Revision as of 21:19, 28 February 2012

Problem

Bernardo and Silvia play the following game. An integer between $0$ and $999$, inclusive, is selected and given to Bernardo. Whenever Bernardo receives a number, he doubles it and passes the result to Silvia. Whenever Silvia receives a number, she adds $50$ to it and passes the result to Bernardo. The winner is the last person who produces a number less than $1000$. Let $N$ be the smallest initial number that results in a win for Bernardo. What is the sum of the digits of $N$?
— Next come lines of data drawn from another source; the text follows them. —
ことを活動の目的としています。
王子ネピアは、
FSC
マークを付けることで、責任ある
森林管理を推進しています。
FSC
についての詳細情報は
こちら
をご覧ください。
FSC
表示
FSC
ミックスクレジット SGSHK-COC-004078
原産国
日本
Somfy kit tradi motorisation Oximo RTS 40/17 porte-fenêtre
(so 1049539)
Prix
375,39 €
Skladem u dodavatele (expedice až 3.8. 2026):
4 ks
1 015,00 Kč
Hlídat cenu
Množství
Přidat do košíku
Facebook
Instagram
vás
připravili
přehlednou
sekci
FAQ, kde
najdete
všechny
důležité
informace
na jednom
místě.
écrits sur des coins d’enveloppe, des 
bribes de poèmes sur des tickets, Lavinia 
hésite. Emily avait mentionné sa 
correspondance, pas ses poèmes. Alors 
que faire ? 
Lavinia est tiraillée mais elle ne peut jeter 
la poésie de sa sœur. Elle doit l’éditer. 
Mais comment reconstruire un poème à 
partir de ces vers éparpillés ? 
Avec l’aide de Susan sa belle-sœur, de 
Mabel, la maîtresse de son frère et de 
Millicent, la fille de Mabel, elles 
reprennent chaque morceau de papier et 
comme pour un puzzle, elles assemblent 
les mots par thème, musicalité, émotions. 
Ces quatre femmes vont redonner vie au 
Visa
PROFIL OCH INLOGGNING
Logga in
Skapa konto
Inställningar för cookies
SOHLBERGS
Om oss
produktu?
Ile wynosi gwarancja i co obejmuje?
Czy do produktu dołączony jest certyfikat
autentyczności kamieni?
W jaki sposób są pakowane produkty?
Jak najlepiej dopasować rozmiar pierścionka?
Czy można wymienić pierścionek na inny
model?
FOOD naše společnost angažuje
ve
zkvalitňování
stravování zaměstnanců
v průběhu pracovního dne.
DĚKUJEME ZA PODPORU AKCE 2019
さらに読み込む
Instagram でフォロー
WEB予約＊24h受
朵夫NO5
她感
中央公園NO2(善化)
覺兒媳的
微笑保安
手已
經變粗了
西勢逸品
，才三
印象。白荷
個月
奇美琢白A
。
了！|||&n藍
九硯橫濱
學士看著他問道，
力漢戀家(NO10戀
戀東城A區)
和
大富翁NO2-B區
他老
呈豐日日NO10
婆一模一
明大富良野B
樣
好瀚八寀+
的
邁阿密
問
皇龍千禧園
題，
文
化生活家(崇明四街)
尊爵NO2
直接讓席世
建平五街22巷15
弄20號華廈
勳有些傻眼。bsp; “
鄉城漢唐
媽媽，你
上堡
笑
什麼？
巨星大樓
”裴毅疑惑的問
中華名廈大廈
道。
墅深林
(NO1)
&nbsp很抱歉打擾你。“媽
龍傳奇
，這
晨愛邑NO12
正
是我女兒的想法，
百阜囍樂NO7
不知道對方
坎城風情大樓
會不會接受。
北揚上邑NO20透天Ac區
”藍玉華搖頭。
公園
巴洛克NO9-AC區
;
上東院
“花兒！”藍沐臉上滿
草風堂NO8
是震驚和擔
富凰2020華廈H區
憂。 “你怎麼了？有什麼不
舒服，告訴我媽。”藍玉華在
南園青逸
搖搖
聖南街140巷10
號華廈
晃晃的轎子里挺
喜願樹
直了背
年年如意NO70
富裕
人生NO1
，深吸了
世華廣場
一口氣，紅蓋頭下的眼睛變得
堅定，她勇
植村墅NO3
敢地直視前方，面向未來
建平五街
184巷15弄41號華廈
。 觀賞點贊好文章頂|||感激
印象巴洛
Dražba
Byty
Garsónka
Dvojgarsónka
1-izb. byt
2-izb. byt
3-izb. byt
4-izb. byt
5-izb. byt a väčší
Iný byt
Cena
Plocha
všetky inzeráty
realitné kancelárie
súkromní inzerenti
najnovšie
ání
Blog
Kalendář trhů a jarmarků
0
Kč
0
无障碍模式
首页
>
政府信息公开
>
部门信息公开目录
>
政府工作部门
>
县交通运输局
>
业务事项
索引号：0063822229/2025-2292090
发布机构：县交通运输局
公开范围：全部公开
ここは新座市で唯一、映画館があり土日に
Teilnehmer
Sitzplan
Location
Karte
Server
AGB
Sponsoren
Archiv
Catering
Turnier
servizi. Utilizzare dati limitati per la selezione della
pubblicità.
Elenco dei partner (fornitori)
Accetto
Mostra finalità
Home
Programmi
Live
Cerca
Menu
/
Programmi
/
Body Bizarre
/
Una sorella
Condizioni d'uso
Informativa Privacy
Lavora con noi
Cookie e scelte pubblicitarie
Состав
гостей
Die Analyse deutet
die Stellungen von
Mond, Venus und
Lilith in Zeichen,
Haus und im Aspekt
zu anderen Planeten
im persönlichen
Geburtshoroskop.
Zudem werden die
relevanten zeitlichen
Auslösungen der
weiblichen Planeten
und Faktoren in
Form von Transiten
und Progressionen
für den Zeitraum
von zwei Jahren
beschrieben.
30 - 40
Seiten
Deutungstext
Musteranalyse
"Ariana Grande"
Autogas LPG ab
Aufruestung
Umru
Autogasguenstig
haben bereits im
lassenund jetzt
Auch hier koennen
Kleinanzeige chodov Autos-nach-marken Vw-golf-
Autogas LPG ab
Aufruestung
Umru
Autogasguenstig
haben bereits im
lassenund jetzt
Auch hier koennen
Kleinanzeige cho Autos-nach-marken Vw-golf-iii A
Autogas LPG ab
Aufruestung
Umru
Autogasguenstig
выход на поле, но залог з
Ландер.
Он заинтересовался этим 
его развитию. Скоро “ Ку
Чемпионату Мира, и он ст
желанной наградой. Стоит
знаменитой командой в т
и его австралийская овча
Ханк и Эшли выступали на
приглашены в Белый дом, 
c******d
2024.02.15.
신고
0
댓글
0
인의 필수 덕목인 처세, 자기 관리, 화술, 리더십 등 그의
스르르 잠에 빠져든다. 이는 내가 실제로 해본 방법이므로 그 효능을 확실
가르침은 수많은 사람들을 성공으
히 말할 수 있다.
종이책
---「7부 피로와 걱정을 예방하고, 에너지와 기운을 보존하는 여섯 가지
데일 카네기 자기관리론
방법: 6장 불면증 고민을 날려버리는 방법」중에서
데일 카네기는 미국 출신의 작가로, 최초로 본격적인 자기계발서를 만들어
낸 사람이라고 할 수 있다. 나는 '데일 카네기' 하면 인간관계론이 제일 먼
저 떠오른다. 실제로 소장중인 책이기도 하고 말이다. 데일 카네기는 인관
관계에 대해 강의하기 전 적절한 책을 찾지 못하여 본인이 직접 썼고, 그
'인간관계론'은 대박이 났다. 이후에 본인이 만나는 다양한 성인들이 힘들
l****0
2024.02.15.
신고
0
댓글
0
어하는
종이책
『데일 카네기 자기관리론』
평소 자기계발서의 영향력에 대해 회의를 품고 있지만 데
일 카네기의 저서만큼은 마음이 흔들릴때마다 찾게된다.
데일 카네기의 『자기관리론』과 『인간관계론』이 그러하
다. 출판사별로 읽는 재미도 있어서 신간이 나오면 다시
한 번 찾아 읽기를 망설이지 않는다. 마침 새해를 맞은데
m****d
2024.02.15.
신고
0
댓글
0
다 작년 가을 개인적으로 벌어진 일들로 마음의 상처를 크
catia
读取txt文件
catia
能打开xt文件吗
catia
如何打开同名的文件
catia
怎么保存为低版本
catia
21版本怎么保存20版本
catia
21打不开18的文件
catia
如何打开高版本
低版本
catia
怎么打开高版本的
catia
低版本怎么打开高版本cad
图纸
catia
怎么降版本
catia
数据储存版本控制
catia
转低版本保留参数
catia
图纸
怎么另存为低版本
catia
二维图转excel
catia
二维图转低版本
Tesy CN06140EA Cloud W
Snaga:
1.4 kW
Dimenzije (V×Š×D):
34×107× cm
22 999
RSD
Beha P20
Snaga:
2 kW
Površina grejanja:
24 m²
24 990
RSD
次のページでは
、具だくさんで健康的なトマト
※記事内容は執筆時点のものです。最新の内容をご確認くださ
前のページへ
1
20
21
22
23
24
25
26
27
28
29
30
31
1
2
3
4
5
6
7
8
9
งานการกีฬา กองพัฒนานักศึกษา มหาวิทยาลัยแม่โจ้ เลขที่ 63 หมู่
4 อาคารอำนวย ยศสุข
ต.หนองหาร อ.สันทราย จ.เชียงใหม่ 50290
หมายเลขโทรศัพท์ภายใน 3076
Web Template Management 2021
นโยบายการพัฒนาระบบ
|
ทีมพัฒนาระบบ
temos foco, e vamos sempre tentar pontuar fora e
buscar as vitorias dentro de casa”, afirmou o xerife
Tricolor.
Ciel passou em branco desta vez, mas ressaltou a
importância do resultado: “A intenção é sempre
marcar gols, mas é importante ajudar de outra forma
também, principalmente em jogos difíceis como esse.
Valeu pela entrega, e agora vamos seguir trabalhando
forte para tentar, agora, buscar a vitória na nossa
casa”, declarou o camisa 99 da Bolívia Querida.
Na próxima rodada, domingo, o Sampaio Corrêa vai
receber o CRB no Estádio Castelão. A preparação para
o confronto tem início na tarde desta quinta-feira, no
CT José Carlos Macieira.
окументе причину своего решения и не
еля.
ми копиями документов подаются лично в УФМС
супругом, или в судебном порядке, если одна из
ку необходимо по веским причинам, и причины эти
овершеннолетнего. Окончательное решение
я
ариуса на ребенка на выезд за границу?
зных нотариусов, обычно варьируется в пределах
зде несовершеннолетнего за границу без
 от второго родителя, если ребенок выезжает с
$\textbf{(A)}\ 7\qquad\textbf{(B)}\ 8\qquad\textbf{(C)}\ 9\qquad\textbf{(D)}\ 10\qquad\textbf{(E)}\ 11$

Solution

Let's test each number starting from $1$, for our first case $1$, we start out with $1$ and the number is then given to Bernardo. He will double the given number so in this case $1\times 2=2$. So now he gives this resulting number to Silvia and she adds $50$ to the number. So we have $2+50=52$. Now this is then passed to Bernardo so he doubles this $52$ and we have $52\times 2=104$. And now this is then given to Silvia so $104+50=154$. So she passes it to Bernardo and we have $154\times 2=308$. Silvia gets it and so we have $308+50=358$. Continuing this we have $358\times 2=716$. There is no need to continue with this because when Silvia adds $50$